Problem 1: From the discussion below about knowing tunes, set down everything from "This is not" down to "for the tune.".
Problem 2: In the discussion below about knowing tunes, what is the whole point of developing the connection between ear and hand?

Excerpt:
BEGIN

Being able to hum a tune is what I am taking for granted, so I forgot about that one. But that ability can be transferred into procedural memory as well (and will be recalled more reliably from there - did you ever find yourself humming some melody to yourself, subconsciously, while mowing the lawn, for instance?)
In other words: You don't know a tune, the tune knows you
Or, in other words yet: You don't know the tune, you are the tune (and do you know yourself?)
the world is better off without bad ideas, good ideas are better off without the world
The whole point of developing the ear>hand connections is so you can play what you think, or remember, or are hearing at the moment (if it's an unfamiliar tune, or one that needs refreshing in your memory.)
This is not to say that if you are working up the tune as a performance piece, you won't be wise to take time to work up and practice a version(s) with all the phrasing/ornamentation/doublestop bells and whistles. But your "ear" will direct you to what sounds "right".
As for various patterns applied to etudes/tunes: this is simply the most efficient way to integrate the coordination of the hands with various bowing/slurring patterns (i.e. Down-hammer Down-Up; D-h D-h; DU D-h; D-U-h-u etc. etc.) It's also training your hands to follow the articulation/phrasing in your head/ear. Once you've gotten comfortable with playing various bowings, your ear will take over and start spontaneously mixing them up for the optimum flow for the tune.
There are hundreds or tunes that I know including the ones I've played for ages on mandos. I still "know" the tune even if I can't play it up to performance speed on concert flute without physically practicing it for the digital dexterity. It's just that the hands don't respond quickly enough to the ear/memory on a physically different instrument.
Last edited by mandocrucian; Dec-02-2016 at 9:26am.
Aha, the meta-level. I kind of can do that for doublestop accompaniment (and all chord accompanists in ITM sessions should be able to do something like that in order to not annoy the melody players). This is more generic than just knowing a tune, it's knowing the blueprint of the genre, so to speak.
the world is better off without bad ideas, good ideas are better off without the world
I can play it outside my house without totally choking and bursting into tears.

END

Supplied data:
BEGIN

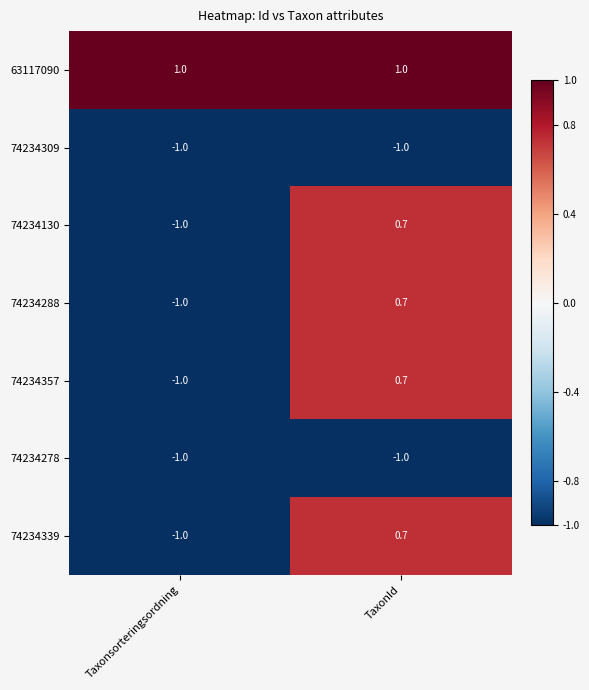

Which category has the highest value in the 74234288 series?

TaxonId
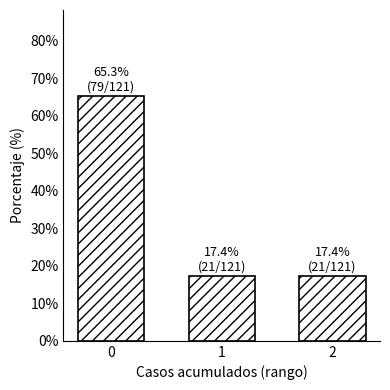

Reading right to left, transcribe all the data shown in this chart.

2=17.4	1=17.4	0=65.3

END
BEGIN

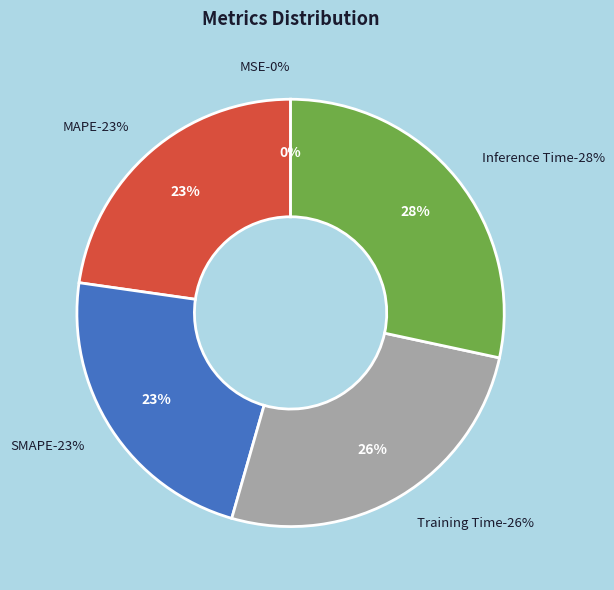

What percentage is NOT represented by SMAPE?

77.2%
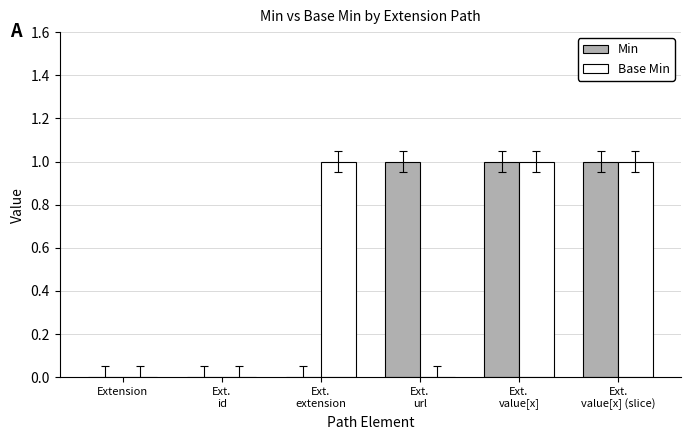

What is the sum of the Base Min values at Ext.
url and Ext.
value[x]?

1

END
BEGIN

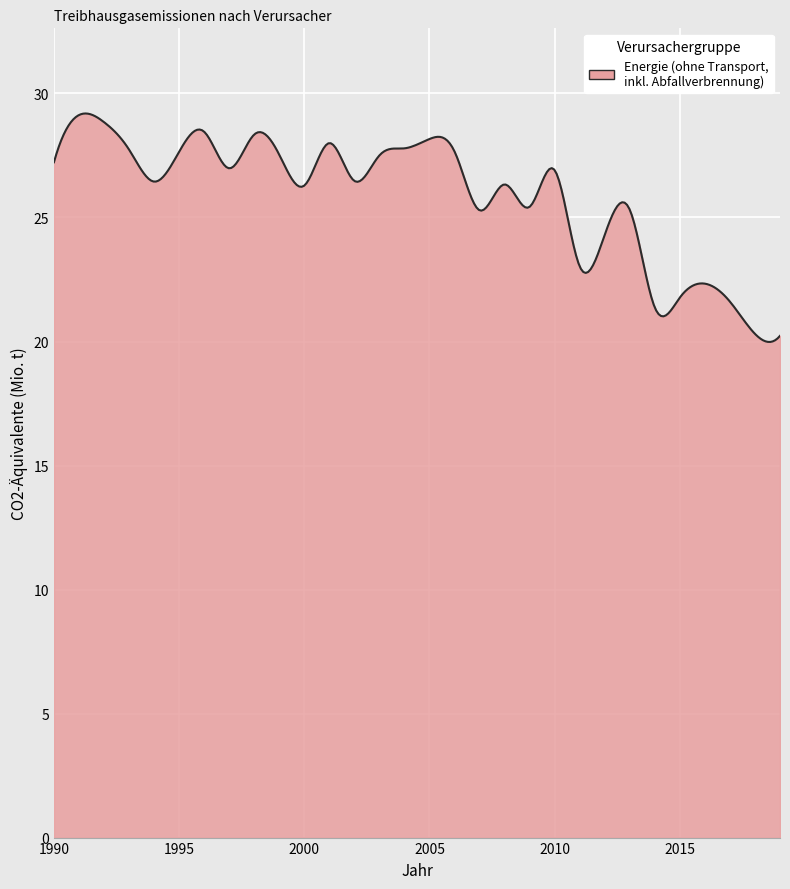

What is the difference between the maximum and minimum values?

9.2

END

Exercise result 1:
This is not to say that if you are working up the tune as a performance piece, you won't be wise to take time to work up and practice a version(s) with all the phrasing/ornamentation/doublestop bells and whistles. But your "ear" will direct you to what sounds "right".
As for various patterns applied to etudes/tunes: this is simply the most efficient way to integrate the coordination of the hands with various bowing/slurring patterns (i.e. Down-hammer Down-Up; D-h D-h; DU D-h; D-U-h-u etc. etc.) It's also training your hands to follow the articulation/phrasing in your head/ear. Once you've gotten comfortable with playing various bowings, your ear will take over and start spontaneously mixing them up for the optimum flow for the tune.

Exercise result 2: It lets you play what you think, remember, or are hearing at the moment.